Zonder nu uitgebreid dit rapport te bespreken wil ik graag een paar
aanbevelingen noemen.
Er is helaas niet één oplossing voor het voorkomen van stedelijke
grondwaterproblematiek, zo concludeert de projectgroep die het rapport
heeft opgesteld. Daarvoor is de situatie in de stad te complex. Één
van de aanbevelingen uit het rapport is dat iedereen verantwoordelijk
is op het eigen terrein. Huiseigenaren dienen dus zelf te zorgen voor
voldoende ontwatering van hun percelen, net zoals ze zelf
verantwoordelijk zijn voor de riolering die vanaf het gebouw loopt tot
aan de erf afscheiding. In het verlengde daarvan volgt de aanbeveling
dat de overheid moet zorgen dat de burger zich die eigen
verantwoordelijkheid ook waar kan maken. Zo zou er een zorgplicht
kunnen worden ingevoerd voor gemeenten voor de inzameling en afvoer
van overtollig grondwater.
Veel problemen kunnen worden opgelost met preventieve maatregelen.

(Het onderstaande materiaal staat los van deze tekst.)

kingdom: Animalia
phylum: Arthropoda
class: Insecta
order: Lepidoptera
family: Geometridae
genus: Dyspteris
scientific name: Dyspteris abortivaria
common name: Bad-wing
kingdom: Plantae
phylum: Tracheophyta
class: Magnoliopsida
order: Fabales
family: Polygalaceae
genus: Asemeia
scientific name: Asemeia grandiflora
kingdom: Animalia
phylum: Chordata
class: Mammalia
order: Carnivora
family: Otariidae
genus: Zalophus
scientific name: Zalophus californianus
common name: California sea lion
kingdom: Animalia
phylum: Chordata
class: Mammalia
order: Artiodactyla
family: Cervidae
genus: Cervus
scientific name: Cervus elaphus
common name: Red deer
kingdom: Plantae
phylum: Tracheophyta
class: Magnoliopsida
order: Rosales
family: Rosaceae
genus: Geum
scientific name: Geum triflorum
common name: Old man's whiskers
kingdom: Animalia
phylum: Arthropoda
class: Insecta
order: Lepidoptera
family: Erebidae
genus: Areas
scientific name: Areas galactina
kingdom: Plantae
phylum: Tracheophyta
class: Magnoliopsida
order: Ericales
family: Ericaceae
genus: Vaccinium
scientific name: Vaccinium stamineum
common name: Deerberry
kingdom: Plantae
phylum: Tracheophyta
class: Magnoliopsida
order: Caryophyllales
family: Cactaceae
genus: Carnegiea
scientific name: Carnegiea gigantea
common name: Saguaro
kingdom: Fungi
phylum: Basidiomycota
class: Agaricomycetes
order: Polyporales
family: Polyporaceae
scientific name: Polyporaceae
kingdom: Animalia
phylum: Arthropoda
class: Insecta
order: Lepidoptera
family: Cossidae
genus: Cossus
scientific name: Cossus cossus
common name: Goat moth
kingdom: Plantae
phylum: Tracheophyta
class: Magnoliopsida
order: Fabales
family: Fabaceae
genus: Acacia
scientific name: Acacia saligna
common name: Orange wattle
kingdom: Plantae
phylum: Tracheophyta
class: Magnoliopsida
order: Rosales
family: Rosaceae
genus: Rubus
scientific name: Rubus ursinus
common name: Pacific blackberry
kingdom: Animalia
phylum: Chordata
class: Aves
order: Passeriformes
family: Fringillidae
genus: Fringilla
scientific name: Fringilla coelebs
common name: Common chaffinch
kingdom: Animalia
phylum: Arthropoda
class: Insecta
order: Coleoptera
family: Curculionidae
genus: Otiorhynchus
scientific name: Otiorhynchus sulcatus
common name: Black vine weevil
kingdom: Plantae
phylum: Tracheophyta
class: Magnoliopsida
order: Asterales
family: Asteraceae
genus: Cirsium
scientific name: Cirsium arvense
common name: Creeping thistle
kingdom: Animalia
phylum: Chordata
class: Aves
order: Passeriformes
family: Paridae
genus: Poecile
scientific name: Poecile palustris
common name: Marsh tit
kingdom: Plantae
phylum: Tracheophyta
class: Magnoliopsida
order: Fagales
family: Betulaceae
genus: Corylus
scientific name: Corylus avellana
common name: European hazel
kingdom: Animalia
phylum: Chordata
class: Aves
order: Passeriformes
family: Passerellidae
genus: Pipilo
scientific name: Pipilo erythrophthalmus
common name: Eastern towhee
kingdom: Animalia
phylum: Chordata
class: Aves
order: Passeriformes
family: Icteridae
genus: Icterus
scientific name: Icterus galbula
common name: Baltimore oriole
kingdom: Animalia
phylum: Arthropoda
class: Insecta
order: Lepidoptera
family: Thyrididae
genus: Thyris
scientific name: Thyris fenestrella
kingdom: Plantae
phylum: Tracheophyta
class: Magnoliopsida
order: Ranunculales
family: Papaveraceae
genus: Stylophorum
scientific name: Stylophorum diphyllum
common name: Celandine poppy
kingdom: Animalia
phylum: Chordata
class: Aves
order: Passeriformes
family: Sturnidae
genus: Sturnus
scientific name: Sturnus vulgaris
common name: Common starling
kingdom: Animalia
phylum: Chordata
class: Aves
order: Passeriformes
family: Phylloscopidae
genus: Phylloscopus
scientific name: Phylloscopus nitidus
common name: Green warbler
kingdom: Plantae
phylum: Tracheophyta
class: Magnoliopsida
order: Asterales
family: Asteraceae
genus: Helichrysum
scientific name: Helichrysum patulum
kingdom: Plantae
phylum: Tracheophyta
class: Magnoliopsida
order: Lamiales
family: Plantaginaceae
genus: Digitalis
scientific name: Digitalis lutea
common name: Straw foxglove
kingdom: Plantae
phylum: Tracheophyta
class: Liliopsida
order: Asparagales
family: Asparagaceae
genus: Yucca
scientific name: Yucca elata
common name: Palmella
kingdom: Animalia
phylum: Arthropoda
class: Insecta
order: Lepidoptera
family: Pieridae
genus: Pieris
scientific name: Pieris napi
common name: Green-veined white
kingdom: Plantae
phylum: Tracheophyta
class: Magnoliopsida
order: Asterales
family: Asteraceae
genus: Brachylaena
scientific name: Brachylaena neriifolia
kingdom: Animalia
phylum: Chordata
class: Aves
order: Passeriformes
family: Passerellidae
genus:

Bijvoorbeeld door al bij ontwerp en bouw van huizen rekening te houden
met de feitelijke grondwatersituatie ter plaatse. In het rapport wordt
opgemerkt dat de bouwwet- en regelgeving niet altijd op elkaar
aansluiten waardoor zich tijdens en na het bouwen problemen voor
kunnen doen.
Ten slotte wil ik nog even iets kwijt over de uitdaging waar we voor
staan. Wonen en werken in een land waarvan een groot deel beneden
zeeniveau ligt stelt ons voortdurend voor nieuwe vragen over
handhaving van de leefbaarheid. Nu de meeste wetenschappers het er
over eens zijn dat het klimaat aan het veranderen is, heeft dat
onmiskenbaar gevolgen voor de ruimtelijke inrichting van ons land.
Ruimte voor water is noodzakelijk en als die ruimte dan gevuld kan
worden door een goed werkende riolering kan dat alleen maar plezierig
zijn. Op naar de New Look. Ik wens u een geslaagde bijeenkomst toe.